- **DIRECTIVE**
Set down the text of each item below word for word, keeping its line breaks, spelling, and punctuation unchanged.

- **SOURCE INFORMATION**
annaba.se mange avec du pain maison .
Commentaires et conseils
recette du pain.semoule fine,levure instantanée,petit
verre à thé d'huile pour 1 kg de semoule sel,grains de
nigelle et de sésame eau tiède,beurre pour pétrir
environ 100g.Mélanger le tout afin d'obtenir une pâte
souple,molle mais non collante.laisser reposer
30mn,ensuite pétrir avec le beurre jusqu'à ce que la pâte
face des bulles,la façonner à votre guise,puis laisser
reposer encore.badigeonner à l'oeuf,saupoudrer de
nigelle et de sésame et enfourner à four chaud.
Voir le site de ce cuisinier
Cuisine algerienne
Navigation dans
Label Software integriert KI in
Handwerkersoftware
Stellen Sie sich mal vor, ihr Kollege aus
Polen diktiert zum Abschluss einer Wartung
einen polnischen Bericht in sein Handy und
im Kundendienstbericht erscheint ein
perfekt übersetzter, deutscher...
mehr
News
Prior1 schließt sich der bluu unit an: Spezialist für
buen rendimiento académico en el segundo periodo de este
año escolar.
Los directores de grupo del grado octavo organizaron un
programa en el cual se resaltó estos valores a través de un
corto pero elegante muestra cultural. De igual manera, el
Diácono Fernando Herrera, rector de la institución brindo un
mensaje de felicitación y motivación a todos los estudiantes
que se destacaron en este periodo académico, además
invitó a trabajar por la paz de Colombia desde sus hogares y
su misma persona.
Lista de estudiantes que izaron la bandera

- **EXERCISE RESULT**
annaba.se mange avec du pain maison .
Commentaires et conseils
recette du pain.semoule fine,levure instantanée,petit
verre à thé d'huile pour 1 kg de semoule sel,grains de
nigelle et de sésame eau tiède,beurre pour pétrir
environ 100g.Mélanger le tout afin d'obtenir une pâte
souple,molle mais non collante.laisser reposer
30mn,ensuite pétrir avec le beurre jusqu'à ce que la pâte
face des bulles,la façonner à votre guise,puis laisser
reposer encore.badigeonner à l'oeuf,saupoudrer de
nigelle et de sésame et enfourner à four chaud.
Voir le site de ce cuisinier
Cuisine algerienne
Navigation dans
Label Software integriert KI in
Handwerkersoftware
Stellen Sie sich mal vor, ihr Kollege aus
Polen diktiert zum Abschluss einer Wartung
einen polnischen Bericht in sein Handy und
im Kundendienstbericht erscheint ein
perfekt übersetzter, deutscher...
mehr
News
Prior1 schließt sich der bluu unit an: Spezialist für
buen rendimiento académico en el segundo periodo de este
año escolar.
Los directores de grupo del grado octavo organizaron un
programa en el cual se resaltó estos valores a través de un
corto pero elegante muestra cultural. De igual manera, el
Diácono Fernando Herrera, rector de la institución brindo un
mensaje de felicitación y motivación a todos los estudiantes
que se destacaron en este periodo académico, además
invitó a trabajar por la paz de Colombia desde sus hogares y
su misma persona.
Lista de estudiantes que izaron la bandera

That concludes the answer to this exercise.